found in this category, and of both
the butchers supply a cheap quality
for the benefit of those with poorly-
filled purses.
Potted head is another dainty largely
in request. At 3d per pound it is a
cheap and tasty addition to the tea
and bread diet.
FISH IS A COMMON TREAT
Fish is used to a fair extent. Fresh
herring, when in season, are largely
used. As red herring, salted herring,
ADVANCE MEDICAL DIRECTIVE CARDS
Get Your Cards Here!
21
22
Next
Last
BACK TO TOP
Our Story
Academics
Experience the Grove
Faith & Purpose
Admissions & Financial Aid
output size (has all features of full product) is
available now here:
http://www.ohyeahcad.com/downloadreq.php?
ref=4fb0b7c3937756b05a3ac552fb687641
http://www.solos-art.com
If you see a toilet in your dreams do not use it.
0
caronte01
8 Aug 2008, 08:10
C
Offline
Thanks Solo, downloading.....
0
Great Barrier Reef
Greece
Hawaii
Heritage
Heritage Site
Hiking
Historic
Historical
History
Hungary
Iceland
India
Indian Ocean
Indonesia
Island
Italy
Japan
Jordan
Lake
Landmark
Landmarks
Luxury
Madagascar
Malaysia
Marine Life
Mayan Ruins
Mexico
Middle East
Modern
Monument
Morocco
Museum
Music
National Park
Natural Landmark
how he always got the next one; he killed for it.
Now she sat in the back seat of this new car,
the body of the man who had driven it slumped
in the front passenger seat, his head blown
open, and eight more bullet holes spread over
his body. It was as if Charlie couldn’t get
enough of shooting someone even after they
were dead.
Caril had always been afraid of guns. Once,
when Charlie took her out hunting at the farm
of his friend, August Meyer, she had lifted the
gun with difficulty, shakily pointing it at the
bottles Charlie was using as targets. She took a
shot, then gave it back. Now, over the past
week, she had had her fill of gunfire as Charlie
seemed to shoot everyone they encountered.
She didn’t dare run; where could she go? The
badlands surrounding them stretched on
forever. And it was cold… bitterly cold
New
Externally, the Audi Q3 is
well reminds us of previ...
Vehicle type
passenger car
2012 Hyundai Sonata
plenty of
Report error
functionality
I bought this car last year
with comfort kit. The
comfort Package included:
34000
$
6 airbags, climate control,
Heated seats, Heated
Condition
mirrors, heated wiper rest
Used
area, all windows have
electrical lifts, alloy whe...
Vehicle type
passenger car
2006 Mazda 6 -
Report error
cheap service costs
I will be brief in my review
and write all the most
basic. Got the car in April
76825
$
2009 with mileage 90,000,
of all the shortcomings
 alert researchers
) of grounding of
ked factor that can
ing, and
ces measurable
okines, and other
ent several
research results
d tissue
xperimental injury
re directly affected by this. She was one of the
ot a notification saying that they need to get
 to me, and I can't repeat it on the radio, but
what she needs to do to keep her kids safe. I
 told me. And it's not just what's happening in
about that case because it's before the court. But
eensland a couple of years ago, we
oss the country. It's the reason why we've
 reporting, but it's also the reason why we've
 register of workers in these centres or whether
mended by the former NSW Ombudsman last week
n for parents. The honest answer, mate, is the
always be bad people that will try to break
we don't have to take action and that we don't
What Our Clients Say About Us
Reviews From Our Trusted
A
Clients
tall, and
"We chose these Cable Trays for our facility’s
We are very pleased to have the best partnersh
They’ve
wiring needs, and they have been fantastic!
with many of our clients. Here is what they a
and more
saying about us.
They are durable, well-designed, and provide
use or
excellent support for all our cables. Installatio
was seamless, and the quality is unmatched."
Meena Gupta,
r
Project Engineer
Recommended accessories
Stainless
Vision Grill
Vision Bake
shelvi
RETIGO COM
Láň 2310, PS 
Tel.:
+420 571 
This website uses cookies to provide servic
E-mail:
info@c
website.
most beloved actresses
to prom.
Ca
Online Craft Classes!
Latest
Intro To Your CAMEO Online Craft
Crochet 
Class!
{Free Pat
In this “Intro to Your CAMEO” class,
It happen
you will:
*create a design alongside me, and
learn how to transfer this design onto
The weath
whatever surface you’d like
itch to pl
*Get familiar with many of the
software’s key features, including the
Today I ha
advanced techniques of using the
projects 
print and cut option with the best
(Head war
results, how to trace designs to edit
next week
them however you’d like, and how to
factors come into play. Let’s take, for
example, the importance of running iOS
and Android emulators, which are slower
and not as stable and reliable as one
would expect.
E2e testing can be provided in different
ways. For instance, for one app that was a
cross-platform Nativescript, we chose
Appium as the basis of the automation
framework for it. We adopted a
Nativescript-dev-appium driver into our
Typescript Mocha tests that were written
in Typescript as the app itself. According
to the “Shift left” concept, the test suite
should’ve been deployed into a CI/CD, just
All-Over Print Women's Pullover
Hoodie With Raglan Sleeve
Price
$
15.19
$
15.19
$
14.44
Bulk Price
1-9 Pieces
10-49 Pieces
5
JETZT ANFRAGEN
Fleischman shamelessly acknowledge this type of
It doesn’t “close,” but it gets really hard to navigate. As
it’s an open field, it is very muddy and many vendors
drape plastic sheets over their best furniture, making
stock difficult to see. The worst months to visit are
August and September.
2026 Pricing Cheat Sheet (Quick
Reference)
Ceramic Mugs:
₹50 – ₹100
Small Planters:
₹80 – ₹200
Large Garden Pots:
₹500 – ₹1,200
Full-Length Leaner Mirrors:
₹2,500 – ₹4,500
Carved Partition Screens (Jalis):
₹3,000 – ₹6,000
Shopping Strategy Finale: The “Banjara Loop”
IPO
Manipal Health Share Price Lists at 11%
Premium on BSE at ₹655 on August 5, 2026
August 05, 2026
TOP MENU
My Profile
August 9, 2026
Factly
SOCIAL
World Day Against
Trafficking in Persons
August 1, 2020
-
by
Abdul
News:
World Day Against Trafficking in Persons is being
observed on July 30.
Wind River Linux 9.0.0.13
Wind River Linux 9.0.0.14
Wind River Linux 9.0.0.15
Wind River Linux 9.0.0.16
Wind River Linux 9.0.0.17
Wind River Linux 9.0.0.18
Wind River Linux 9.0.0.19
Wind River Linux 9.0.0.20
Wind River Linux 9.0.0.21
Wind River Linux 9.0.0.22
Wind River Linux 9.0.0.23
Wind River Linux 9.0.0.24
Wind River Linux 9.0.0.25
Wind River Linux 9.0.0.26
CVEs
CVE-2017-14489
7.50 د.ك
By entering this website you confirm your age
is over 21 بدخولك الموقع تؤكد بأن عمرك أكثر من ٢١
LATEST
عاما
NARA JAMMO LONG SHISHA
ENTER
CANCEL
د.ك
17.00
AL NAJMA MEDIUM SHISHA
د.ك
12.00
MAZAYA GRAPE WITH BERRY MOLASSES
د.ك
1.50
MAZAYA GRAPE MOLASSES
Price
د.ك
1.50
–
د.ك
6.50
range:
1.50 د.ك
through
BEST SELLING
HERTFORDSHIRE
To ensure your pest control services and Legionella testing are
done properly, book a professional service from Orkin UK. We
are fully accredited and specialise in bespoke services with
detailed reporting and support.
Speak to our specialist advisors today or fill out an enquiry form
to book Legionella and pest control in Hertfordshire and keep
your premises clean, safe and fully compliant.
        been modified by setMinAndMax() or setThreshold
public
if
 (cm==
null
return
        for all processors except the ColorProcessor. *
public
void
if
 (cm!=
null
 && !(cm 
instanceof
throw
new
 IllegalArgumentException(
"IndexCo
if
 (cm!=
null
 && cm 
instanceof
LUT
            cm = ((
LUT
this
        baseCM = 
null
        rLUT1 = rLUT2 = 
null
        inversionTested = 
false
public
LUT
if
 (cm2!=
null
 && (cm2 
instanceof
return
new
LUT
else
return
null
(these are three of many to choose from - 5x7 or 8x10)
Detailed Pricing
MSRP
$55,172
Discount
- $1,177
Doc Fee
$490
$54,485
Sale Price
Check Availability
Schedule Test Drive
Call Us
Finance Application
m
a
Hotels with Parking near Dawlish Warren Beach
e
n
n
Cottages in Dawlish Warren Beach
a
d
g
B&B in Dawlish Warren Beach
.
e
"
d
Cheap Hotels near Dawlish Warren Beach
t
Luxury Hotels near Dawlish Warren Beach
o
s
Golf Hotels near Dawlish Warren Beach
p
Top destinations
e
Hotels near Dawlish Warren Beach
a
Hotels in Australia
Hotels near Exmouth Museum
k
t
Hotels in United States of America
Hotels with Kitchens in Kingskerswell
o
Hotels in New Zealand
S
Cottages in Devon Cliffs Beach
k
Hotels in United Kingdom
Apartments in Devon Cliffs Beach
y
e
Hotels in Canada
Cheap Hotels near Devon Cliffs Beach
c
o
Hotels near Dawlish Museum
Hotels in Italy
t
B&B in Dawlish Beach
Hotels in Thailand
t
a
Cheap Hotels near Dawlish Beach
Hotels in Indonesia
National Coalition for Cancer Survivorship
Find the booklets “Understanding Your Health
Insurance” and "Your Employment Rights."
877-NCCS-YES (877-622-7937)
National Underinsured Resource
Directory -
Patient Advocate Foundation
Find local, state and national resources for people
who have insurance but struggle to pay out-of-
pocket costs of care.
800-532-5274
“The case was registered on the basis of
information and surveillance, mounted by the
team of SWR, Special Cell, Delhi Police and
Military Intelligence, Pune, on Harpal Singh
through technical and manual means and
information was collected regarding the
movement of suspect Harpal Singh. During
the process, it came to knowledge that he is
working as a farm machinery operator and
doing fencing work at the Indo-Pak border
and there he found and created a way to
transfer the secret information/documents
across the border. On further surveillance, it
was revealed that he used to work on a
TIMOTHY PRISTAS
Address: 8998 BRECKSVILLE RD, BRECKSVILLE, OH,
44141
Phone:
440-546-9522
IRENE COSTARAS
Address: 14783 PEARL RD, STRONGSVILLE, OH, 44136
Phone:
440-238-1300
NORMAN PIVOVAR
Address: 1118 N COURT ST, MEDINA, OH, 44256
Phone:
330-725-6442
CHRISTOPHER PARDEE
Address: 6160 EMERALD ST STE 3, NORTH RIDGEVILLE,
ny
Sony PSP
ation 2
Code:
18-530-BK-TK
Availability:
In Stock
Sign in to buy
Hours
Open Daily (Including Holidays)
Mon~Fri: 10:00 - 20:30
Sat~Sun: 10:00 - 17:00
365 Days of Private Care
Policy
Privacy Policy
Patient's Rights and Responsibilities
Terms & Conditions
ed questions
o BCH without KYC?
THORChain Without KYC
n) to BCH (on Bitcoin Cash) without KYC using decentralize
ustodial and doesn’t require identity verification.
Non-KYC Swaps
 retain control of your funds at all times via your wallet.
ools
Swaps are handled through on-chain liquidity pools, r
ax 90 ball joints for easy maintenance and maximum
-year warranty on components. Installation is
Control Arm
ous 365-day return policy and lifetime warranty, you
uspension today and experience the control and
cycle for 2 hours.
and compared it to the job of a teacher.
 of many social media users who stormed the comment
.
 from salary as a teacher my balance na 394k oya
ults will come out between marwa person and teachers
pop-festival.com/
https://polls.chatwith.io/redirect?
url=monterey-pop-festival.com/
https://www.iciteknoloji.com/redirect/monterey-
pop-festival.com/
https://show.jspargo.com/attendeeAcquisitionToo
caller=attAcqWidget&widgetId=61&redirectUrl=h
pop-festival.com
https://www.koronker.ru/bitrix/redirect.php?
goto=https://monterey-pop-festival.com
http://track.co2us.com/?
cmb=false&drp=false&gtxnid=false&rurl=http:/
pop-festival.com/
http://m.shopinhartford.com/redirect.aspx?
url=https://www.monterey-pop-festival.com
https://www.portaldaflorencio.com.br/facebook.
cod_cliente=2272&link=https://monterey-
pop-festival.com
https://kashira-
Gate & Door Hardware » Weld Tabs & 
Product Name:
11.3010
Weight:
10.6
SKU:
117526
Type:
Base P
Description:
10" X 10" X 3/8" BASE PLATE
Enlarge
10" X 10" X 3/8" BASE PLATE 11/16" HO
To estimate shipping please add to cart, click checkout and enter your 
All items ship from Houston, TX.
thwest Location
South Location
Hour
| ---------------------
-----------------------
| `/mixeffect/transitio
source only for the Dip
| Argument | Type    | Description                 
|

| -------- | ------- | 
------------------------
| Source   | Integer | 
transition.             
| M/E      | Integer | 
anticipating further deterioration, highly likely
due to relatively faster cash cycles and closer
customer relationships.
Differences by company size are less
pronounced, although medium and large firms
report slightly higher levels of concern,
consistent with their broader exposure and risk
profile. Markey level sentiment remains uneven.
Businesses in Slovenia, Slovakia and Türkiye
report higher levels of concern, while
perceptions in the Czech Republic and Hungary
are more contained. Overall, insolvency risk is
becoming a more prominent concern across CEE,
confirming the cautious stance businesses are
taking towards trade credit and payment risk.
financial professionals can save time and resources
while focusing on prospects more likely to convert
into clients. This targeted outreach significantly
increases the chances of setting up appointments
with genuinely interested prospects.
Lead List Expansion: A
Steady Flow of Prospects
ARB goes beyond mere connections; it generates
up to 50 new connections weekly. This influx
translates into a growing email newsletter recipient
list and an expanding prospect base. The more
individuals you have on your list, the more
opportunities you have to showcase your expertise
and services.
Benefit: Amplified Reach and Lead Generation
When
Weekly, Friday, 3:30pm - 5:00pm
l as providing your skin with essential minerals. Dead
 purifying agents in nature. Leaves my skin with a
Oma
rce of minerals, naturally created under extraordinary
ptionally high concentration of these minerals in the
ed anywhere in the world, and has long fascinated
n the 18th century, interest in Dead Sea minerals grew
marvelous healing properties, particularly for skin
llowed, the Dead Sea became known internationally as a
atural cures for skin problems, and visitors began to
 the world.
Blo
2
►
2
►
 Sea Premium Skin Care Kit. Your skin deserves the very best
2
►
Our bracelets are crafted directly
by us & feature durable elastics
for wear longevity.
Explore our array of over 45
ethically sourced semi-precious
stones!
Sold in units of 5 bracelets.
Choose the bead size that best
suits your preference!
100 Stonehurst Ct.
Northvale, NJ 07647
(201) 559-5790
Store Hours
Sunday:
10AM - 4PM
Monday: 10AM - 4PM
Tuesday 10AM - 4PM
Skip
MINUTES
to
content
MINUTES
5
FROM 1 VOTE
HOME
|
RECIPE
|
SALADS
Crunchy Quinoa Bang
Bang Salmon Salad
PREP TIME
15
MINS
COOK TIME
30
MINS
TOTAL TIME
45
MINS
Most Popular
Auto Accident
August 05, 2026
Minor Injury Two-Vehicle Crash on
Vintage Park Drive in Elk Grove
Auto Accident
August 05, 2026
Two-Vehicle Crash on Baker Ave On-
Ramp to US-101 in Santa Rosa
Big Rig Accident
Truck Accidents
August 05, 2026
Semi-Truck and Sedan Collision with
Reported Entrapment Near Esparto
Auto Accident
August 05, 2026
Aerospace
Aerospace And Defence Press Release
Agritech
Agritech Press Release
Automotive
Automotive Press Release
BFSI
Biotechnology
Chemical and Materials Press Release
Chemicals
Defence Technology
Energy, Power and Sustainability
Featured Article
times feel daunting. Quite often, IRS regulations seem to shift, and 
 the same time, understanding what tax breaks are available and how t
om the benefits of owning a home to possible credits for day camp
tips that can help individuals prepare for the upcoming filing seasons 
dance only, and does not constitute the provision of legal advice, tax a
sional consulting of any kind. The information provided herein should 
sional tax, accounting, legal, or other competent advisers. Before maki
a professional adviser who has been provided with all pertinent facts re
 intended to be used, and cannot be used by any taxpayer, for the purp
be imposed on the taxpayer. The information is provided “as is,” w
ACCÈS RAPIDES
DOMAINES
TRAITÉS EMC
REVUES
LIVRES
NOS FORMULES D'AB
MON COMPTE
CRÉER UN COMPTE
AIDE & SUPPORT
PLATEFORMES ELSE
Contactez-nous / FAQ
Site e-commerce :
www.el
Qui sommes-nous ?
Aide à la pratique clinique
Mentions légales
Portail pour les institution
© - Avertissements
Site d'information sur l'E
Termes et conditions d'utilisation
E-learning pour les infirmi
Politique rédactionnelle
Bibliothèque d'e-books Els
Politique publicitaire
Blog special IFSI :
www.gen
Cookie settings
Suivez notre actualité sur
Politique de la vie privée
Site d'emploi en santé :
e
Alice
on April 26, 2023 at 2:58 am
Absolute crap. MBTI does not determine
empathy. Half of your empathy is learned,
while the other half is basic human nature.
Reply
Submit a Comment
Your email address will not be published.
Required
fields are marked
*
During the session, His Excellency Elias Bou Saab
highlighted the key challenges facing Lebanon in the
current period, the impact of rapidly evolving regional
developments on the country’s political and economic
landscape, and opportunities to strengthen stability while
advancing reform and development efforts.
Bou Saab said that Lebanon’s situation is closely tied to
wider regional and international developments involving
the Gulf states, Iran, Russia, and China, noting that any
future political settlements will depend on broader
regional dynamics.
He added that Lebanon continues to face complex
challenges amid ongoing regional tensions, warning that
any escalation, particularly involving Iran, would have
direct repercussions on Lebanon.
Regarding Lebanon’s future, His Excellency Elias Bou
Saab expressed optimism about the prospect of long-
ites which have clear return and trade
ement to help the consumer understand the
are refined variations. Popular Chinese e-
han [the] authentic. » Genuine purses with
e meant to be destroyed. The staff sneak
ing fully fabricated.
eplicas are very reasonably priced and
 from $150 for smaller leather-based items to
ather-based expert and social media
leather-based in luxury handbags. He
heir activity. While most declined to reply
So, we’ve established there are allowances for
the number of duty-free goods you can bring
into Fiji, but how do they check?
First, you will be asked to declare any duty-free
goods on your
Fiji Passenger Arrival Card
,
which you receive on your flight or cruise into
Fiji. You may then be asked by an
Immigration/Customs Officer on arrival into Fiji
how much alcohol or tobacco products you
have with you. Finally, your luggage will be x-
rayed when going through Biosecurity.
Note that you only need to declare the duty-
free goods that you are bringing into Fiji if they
-.-.-
What the exercise asks: Set down exactly the lines from the opening line of the material through the line in which "Faith & Purpose" occurs, both included, and no other lines.

Reply:
found in this category, and of both
the butchers supply a cheap quality
for the benefit of those with poorly-
filled purses.
Potted head is another dainty largely
in request. At 3d per pound it is a
cheap and tasty addition to the tea
and bread diet.
FISH IS A COMMON TREAT
Fish is used to a fair extent. Fresh
herring, when in season, are largely
used. As red herring, salted herring,
ADVANCE MEDICAL DIRECTIVE CARDS
Get Your Cards Here!
21
22
Next
Last
BACK TO TOP
Our Story
Academics
Experience the Grove
Faith & Purpose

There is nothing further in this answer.